• **TAREAS A REALIZAR**:
(A) Cita literalmente el pasaje del texto sobre el perdón del ofendido que va desde "4. Relevancia jurídica" hasta "que le correspondía.".
(B) Traduce al inglés esta oración del texto sobre el perdón del ofendido: «En el ámbito penal, con carácter general, el perdón no impide la persecución de delitos en los que el bien jurídico protegido excede al interés de la persona ofendida.»
(C) Prosigue el texto sobre la relevancia jurídica del perdón del ofendido a partir de su última oración.

• **FRAGMENTO DE TEXTO**:
┄┄┄┄┄┄┄┄┄┄

4. Relevancia jurídica del perdón del ofendido
El perdón tan sólo produce efectos jurídicos cuando supone disponer de bienes disponibles, generalmente, derechos patrimoniales. En el ámbito patrimonial, el perdón tiene trascendencia si el ofendido tenía, por razón de la ofensa, un derecho subjetivo frente al ofensor y decide condonar ese derecho de crédito o renunciar a reclamar lo que le correspondía.
En el ámbito penal, con carácter general, el perdón no impide la persecución de delitos en los que el bien jurídico protegido excede al interés de la persona ofendida.
Para quienes son ajenos al mundo del Derecho, puede extrañar que en los delitos contra las personas e, incluso, en los de propiedad, el bien jurídico protegido no sea el interés de la persona que sufre la agresión o del titular del patrimonio afectado, y que, consiguientemente, el perdón del ofendido no sea relevante para que deje de perseguirse y castigarse. Es suficiente con que los tribunales tengan conocimiento de la existencia de delito, para que lo persigan y castiguen. Esto no deja de ser una manifestación de que es el Estado quien ostenta el “ius puniendi” (derecho a castigar), de tal forma que queda vedada la justicia particular, que fácilmente conduce a la venganza. El perdón del ofendido no tiene efectos jurídicos, en cuanto que no puede impedir el enjuiciamiento y, en su caso, el castigo, aunque sí puede suponer una renuncia a las responsabilidades civiles derivadas del derecho, que no deja de ser un derecho de contenido patrimonial encuadrado dentro del ámbito de disposición de la víctima.
Es cierto que hay excepciones. De un lado, los denominados delitos semipúblicos, que precisan, para ser perseguidos de la denuncia del ofendido, aunque su perdón no extinguirá nunca la responsabilidad criminal. Y de otro, los llamados delitos privados, en los que tanto la denuncia de la víctima como su voluntad son imprescindibles para que sea juzgada y castigada la agresión, y, además, el perdón del ofendido extingue la responsabilidad penal.

┄┄┄┄┄┄┄┄┄┄

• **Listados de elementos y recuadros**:
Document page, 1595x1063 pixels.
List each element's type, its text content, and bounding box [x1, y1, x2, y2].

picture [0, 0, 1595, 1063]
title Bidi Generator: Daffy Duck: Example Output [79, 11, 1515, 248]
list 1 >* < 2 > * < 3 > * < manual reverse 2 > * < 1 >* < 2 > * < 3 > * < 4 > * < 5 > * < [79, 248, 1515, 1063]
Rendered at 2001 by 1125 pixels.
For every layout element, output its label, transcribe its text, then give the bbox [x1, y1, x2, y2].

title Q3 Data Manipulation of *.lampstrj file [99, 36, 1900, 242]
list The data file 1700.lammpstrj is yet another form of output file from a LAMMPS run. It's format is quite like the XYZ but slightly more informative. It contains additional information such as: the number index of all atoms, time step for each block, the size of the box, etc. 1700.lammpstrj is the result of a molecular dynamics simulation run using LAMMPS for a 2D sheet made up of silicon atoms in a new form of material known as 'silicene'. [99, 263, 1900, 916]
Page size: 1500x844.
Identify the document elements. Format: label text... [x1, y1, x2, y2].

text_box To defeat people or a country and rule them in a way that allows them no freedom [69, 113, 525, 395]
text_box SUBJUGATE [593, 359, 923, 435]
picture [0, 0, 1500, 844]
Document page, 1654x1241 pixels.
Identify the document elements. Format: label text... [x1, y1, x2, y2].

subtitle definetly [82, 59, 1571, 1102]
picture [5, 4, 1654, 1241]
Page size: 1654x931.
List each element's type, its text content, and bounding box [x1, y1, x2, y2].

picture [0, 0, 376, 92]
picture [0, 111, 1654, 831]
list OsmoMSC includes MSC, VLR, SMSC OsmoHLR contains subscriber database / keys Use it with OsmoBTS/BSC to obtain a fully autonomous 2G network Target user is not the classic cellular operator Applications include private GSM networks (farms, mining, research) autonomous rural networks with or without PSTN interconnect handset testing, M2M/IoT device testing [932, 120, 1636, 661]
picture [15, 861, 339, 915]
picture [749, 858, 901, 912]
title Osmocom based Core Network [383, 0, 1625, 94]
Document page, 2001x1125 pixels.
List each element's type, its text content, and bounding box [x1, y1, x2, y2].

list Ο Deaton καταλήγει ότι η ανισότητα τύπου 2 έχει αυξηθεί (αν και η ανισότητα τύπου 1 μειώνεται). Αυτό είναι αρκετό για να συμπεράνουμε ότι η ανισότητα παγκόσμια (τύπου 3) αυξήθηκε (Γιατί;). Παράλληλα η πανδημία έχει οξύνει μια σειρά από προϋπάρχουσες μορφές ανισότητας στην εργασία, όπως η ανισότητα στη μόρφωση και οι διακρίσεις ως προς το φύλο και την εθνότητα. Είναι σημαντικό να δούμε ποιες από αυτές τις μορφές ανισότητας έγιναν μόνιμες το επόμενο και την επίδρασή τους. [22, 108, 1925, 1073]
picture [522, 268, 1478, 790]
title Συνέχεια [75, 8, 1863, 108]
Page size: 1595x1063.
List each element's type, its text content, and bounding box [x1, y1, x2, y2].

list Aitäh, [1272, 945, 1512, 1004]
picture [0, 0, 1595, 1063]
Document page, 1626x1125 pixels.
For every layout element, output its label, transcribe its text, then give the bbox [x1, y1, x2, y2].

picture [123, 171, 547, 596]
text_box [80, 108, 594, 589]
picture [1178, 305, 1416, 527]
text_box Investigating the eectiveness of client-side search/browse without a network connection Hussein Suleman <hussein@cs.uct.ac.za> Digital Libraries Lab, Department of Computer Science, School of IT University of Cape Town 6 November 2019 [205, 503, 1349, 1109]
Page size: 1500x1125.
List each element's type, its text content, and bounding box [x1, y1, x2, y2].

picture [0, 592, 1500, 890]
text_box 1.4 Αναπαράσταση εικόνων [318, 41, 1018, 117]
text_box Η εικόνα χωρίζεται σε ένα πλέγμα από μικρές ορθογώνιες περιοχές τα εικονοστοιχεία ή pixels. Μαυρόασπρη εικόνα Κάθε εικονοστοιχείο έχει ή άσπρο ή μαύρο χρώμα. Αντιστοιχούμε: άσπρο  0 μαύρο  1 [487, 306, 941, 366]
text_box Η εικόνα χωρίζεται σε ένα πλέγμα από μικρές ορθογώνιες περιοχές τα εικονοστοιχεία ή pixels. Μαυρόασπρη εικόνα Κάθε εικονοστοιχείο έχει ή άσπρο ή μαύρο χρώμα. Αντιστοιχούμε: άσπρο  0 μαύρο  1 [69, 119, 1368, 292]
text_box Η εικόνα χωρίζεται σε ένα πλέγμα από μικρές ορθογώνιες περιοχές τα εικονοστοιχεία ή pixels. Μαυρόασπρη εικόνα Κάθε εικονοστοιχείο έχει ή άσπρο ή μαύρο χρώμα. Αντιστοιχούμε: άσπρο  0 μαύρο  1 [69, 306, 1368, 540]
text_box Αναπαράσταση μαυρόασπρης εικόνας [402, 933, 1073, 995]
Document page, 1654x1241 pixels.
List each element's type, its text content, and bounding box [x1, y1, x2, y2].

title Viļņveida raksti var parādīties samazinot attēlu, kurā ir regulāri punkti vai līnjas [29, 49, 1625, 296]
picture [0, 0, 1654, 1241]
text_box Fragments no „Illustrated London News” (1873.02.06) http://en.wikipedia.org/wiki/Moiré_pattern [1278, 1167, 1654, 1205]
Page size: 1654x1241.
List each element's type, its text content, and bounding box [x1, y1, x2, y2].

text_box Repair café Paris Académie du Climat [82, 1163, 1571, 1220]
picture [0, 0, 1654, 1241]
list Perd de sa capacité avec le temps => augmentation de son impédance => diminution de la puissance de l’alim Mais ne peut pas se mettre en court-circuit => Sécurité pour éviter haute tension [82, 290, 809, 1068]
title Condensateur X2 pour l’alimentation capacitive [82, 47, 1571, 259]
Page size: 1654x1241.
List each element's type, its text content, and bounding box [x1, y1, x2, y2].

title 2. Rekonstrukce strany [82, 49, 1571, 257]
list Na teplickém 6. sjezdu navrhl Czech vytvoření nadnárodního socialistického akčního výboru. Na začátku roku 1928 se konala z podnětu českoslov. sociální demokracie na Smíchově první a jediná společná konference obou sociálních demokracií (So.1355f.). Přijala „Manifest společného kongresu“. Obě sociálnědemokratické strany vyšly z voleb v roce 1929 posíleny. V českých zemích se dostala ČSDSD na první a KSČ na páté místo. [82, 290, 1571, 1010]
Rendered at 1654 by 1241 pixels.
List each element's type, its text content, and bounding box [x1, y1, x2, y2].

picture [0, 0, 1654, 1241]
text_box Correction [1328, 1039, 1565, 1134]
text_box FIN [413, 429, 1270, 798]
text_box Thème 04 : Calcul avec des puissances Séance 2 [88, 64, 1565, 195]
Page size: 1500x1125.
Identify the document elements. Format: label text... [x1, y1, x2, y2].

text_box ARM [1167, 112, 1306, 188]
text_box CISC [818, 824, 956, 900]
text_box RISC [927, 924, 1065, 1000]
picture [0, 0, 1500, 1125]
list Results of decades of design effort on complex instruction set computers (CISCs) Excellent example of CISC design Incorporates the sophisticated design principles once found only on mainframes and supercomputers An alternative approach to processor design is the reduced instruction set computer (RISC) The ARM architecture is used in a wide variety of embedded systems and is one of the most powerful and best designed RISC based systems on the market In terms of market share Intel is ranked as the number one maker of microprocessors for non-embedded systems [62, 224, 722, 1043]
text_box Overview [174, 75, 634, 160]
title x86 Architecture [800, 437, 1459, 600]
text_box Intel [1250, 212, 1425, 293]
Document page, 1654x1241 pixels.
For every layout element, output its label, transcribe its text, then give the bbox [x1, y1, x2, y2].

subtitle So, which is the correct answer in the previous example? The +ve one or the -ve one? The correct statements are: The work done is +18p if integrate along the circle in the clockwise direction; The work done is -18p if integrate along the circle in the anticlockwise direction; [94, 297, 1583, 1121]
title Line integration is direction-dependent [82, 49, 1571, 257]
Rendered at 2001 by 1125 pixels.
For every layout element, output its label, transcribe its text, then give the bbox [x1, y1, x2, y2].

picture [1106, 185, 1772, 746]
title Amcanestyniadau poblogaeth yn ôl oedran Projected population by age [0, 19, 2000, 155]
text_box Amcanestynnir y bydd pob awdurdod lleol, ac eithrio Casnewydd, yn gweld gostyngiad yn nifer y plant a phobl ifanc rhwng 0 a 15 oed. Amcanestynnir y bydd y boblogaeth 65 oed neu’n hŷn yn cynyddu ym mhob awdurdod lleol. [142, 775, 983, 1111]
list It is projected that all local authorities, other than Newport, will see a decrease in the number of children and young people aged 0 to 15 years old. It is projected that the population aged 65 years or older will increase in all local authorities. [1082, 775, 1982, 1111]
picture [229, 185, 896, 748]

┄┄┄┄┄┄┄┄┄┄

• **RESPUESTAS POR TAREA**:
(A)
4. Relevancia jurídica del perdón del ofendido
El perdón tan sólo produce efectos jurídicos cuando supone disponer de bienes disponibles, generalmente, derechos patrimoniales. En el ámbito patrimonial, el perdón tiene trascendencia si el ofendido tenía, por razón de la ofensa, un derecho subjetivo frente al ofensor y decide condonar ese derecho de crédito o renunciar a reclamar lo que le correspondía.

(B) In criminal matters, as a general rule, forgiveness does not prevent the prosecution of offenses in which the protected legal interest goes beyond the interest of the offended person.

(C)
De este modo, sólo en los delitos privados, en los que expresamente lo prevea la ley, el perdón del ofendido puede extinguir la responsabilidad penal. Pero para ello es necesario que, conforme a la exigencia general del art. 130 del Código Penal, el perdón sea otorgado de forma expresa y antes de que se haya dictado sentencia. Así ocurre, por ejemplo con los delitos de calumnia e injuria (art. 215 Código Penal). Existen otros delitos en los que el perdón del ofendido no sólo puede impedir el enjuiciamiento sino también condonar la pena, mientras esté pendiente de cumplimiento, razón por la cual el perdón puede prestarse después de la sentencia. Es el caso de los delitos de descubrimiento o revelación de secretos (art. 201.3 Código Penal) y de daños por imprudencia grave (art. 267 Código Penal), así como en las faltas perseguibles solo a instancia de la persona agraviada (art. 639 Código Penal).
4. El indulto
El indulto, aunque supone una condonación total o parcial de la pena, ya impuesta, no es propiamente la consecuencia del perdón del ofendido, pues lo otorga graciosamente el gobierno, sin que exista un derecho a obtenerlo, y sin perjuicio de que se cumplan una serie de requisitos entre los que sí se encuentra la petición del interesado, que presume un arrepentimiento, y no el perdón del ofendido. Ordinariamente se concede cuando se advierte que no tiene sentido que el condenado siga cumpliendo la condena, en atención a las circunstancias que concurren, que muchas veces guardan relación con la reinserción social y con que carece ya de interés el cumplimiento de la pena. No estamos ante un perdón, pues el indulto no es otorgado por la victima ni se exige su consentimiento.
5. Conclusión: sobre la posibilidad de dar relevancia a la reconciliación
Hemos de partir de la base de que, en la actualidad, carece de relevancia la reconciliación respecto del cumplimiento de la pena por parte del agresor condenado, a no ser que nos encontramos en alguno de los casos antes expuestos de delitos privados, que son muy excepcionales.
De lege ferenda, y por lo tanto en el plano de la prudencia política que debe orientar la labor legislativa, podríamos cuestionarnos hasta que punto sería bueno, para la sociedad, favorecer la reconciliación entre víctima y agresor mediante algún beneficio relativo al cumplimiento de las penas pendientes.
La ratio que guiaría una iniciativa de estas características estaría apartada de una concepción de la pena como retribución por la comisión de un agravio, y respondería a otras finalidades de la pena como son la prevención especial y general (que el propio agresor y otros no vuelvan a cometer ese delito), en la medida en que podría contribuir a reducir el conflicto colectivo social que propició aquel agravio, y la búsqueda de la integración en la sociedad del agresor condenado.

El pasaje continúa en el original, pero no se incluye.